» **DIRECTIONS**: Print every entry, word for word, and skip the images.
------ RECORDS SUPPLIED ------
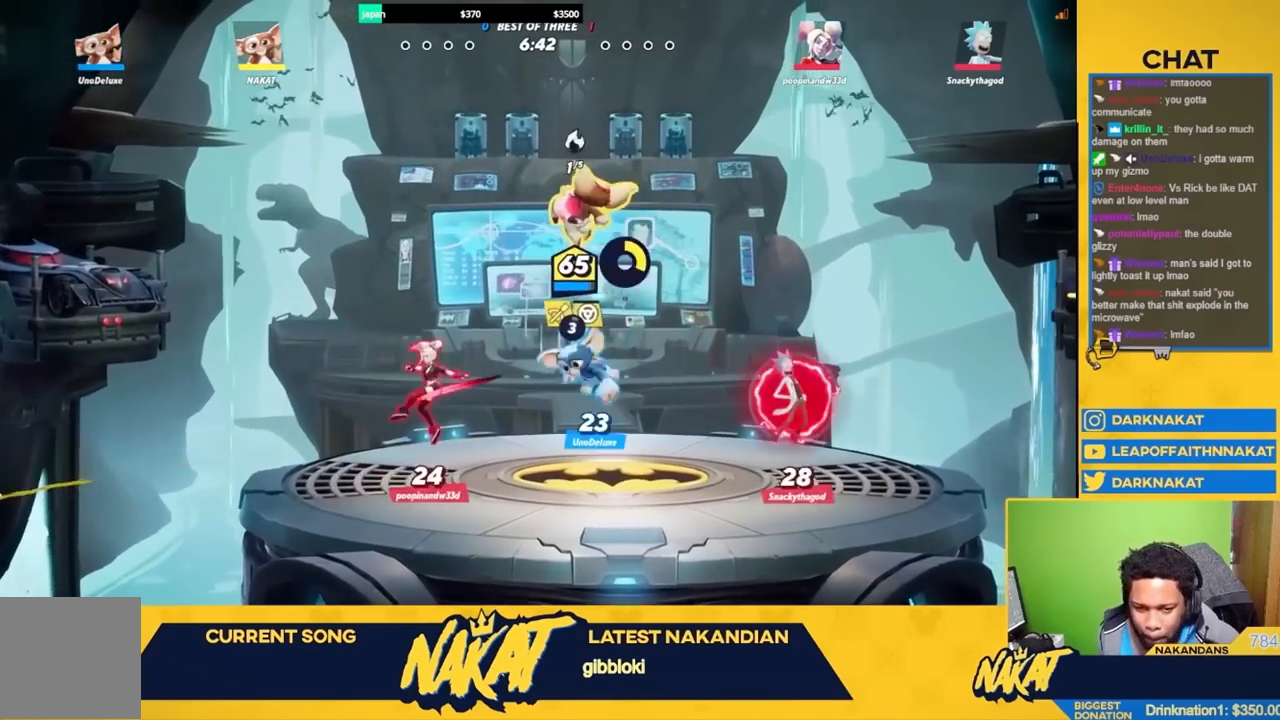
{"buttons": [], "left_stick": "left", "right_stick": "center", "events": [[133, "X", "up"], [133, "left_stick", "down"], [150, "A", "up"], [283, "left_stick", "down-left"], [400, "left_stick", "left"]]}
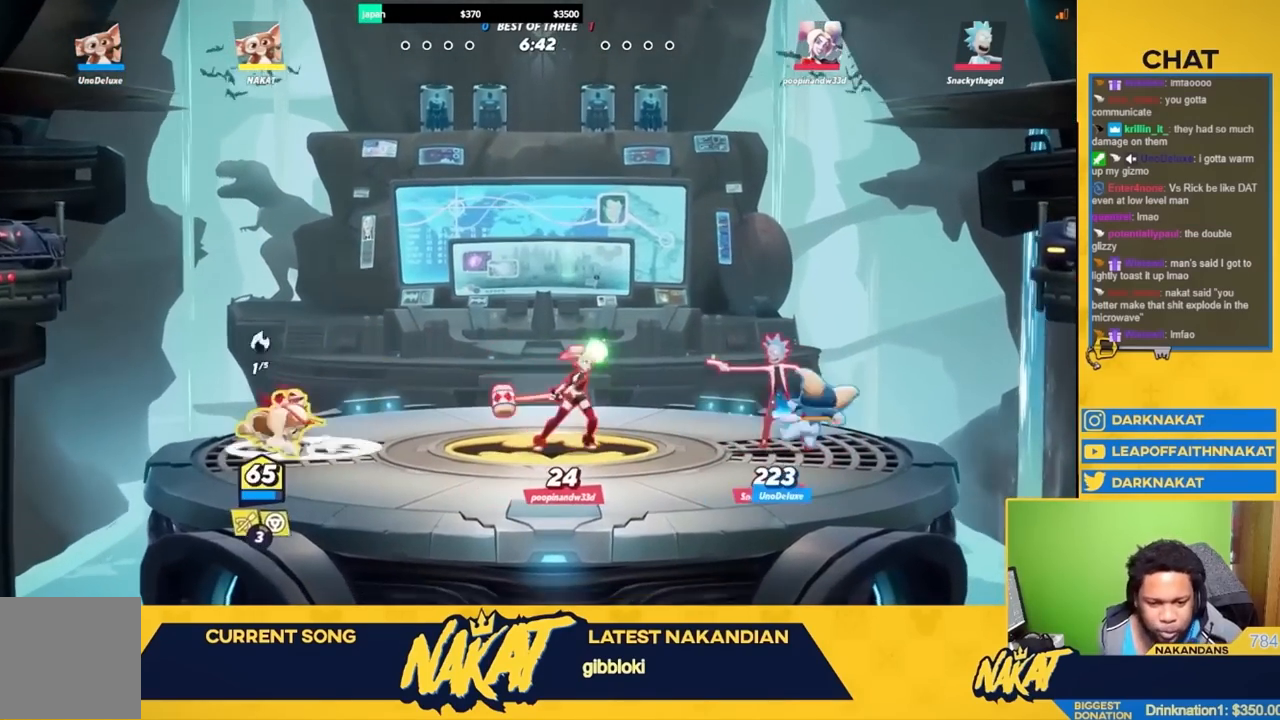
{"buttons": ["R1"], "left_stick": "center", "right_stick": "center", "events": [[83, "left_stick", "right"], [100, "R1", "down"], [233, "left_stick", "center"]]}
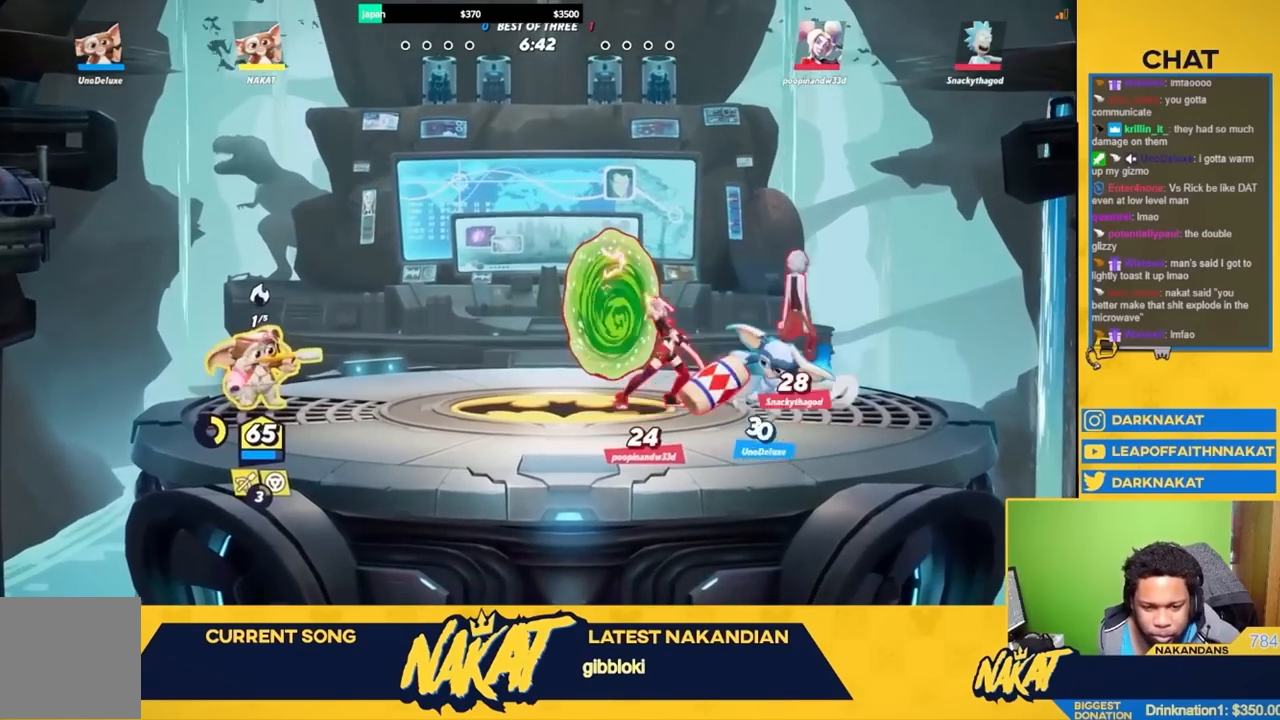
{"buttons": [], "left_stick": "center", "right_stick": "center", "events": [[433, "R1", "up"]]}
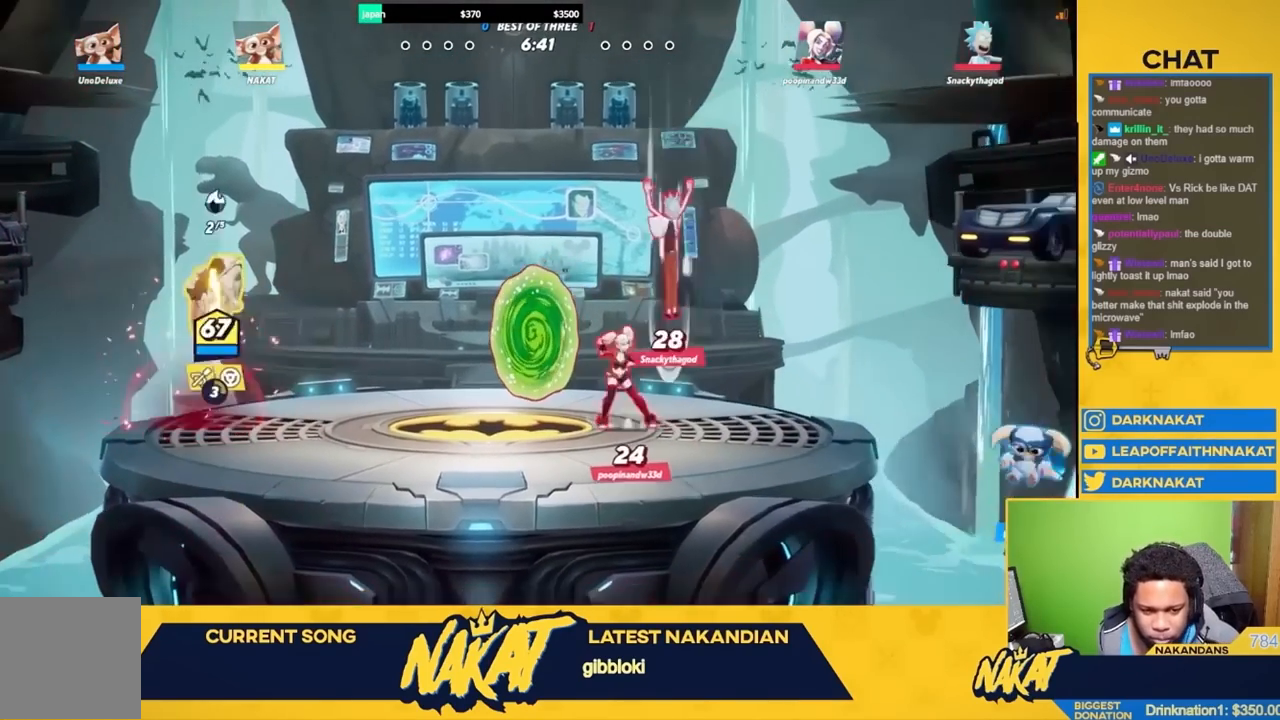
{"buttons": ["R2"], "left_stick": "up-right", "right_stick": "center", "events": [[33, "left_stick", "right"], [100, "left_stick", "center"], [333, "left_stick", "up-right"], [400, "R2", "down"]]}
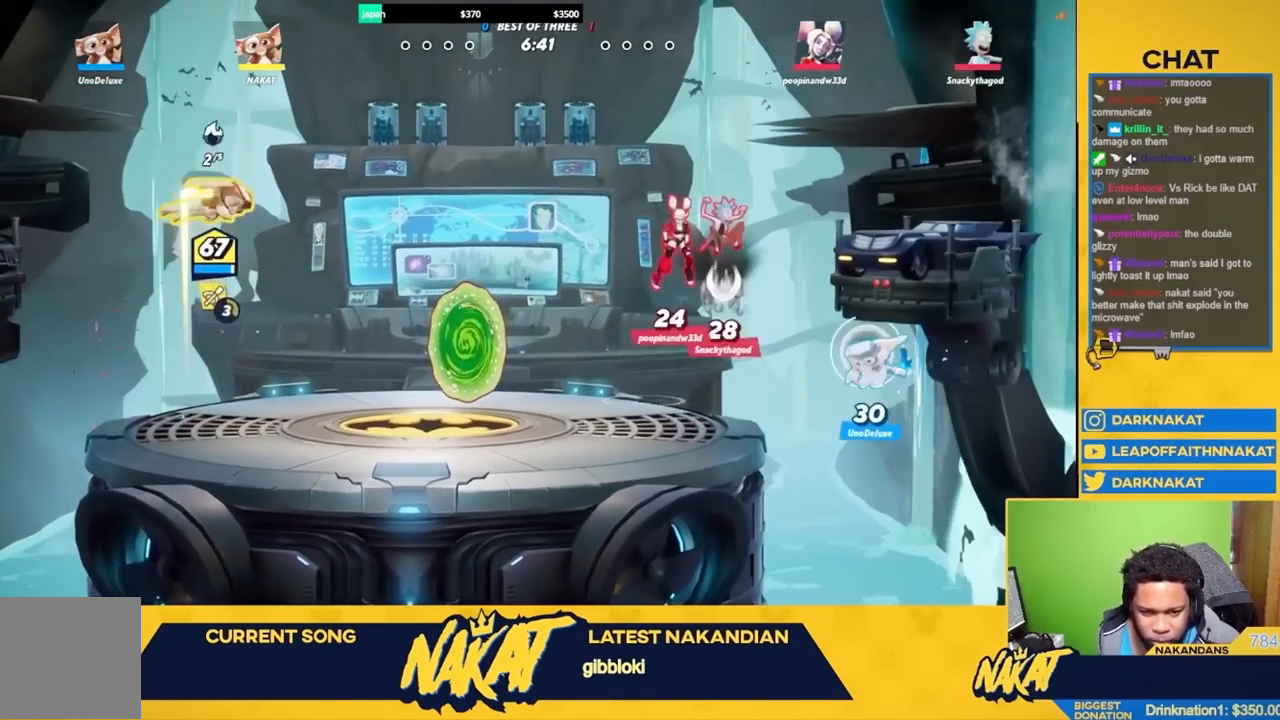
{"buttons": ["A", "X"], "left_stick": "up-right", "right_stick": "center", "events": [[50, "A", "down"], [83, "R2", "up"], [500, "X", "down"]]}
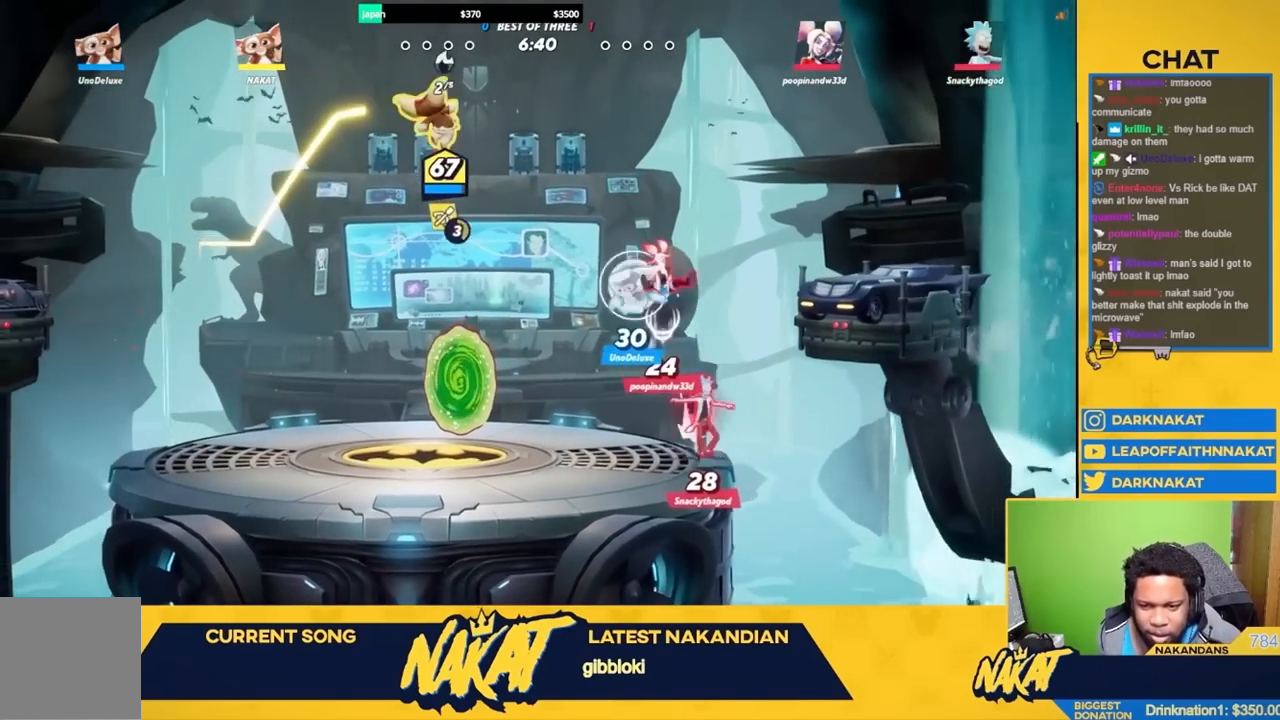
{"buttons": ["A", "X"], "left_stick": "down-right", "right_stick": "center", "events": [[83, "L3", "down"], [133, "left_stick", "down"], [233, "L3", "up"], [283, "left_stick", "down-right"]]}
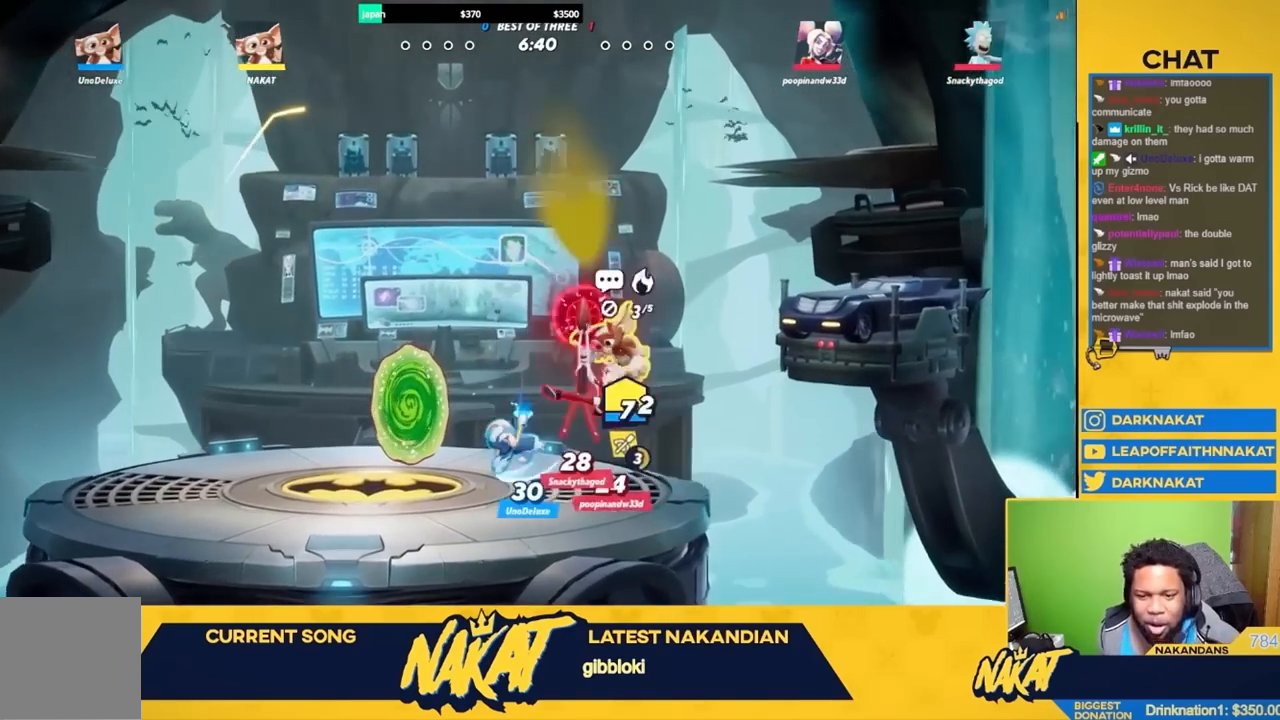
{"buttons": [], "left_stick": "right", "right_stick": "center", "events": [[83, "A", "up"], [133, "X", "up"], [350, "left_stick", "right"]]}
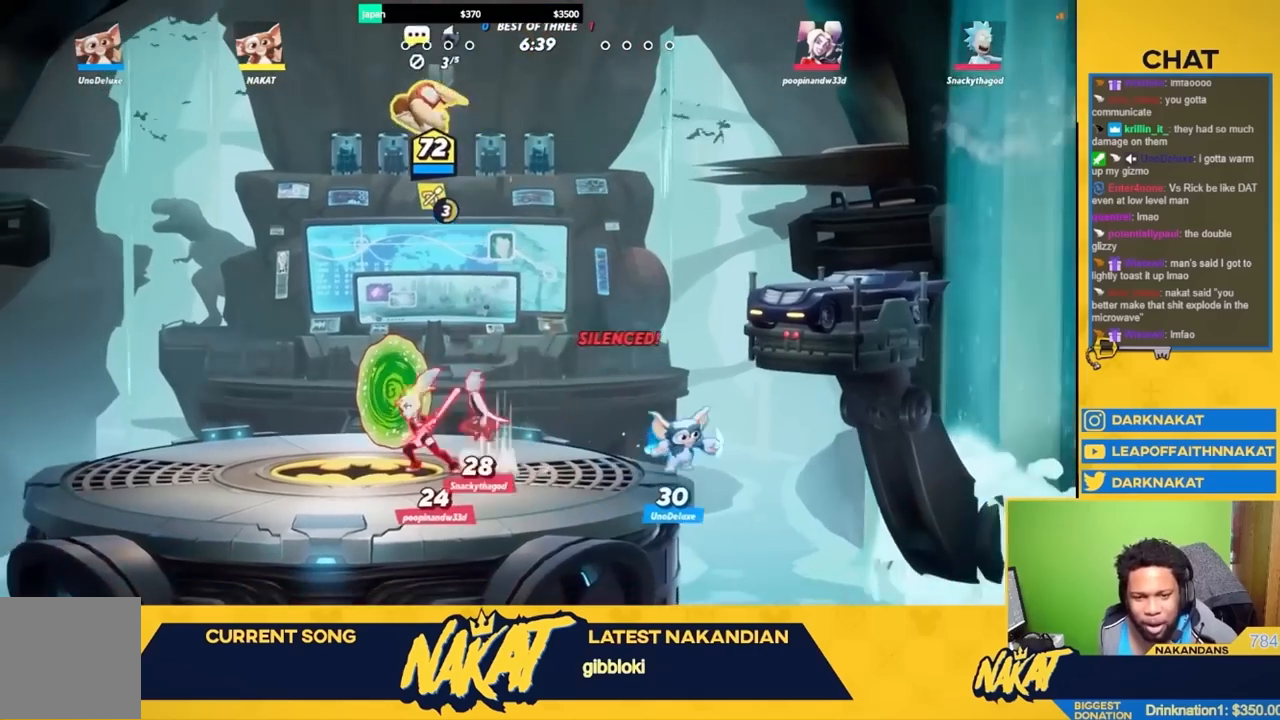
{"buttons": [], "left_stick": "down-left", "right_stick": "center", "events": [[83, "left_stick", "center"], [167, "left_stick", "down-left"], [250, "R2", "down"], [300, "left_stick", "left"], [450, "R2", "up"], [450, "left_stick", "down-left"]]}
------
» **TASK OUTPUT**:
{"buttons": [], "left_stick": "left", "right_stick": "center", "events": [[133, "X", "up"], [133, "left_stick", "down"], [150, "A", "up"], [283, "left_stick", "down-left"], [400, "left_stick", "left"]]}
{"buttons": ["R1"], "left_stick": "center", "right_stick": "center", "events": [[83, "left_stick", "right"], [100, "R1", "down"], [233, "left_stick", "center"]]}
{"buttons": [], "left_stick": "center", "right_stick": "center", "events": [[433, "R1", "up"]]}
{"buttons": ["R2"], "left_stick": "up-right", "right_stick": "center", "events": [[33, "left_stick", "right"], [100, "left_stick", "center"], [333, "left_stick", "up-right"], [400, "R2", "down"]]}
{"buttons": ["A", "X"], "left_stick": "up-right", "right_stick": "center", "events": [[50, "A", "down"], [83, "R2", "up"], [500, "X", "down"]]}
{"buttons": ["A", "X"], "left_stick": "down-right", "right_stick": "center", "events": [[83, "L3", "down"], [133, "left_stick", "down"], [233, "L3", "up"], [283, "left_stick", "down-right"]]}
{"buttons": [], "left_stick": "right", "right_stick": "center", "events": [[83, "A", "up"], [133, "X", "up"], [350, "left_stick", "right"]]}
{"buttons": [], "left_stick": "down-left", "right_stick": "center", "events": [[83, "left_stick", "center"], [167, "left_stick", "down-left"], [250, "R2", "down"], [300, "left_stick", "left"], [450, "R2", "up"], [450, "left_stick", "down-left"]]}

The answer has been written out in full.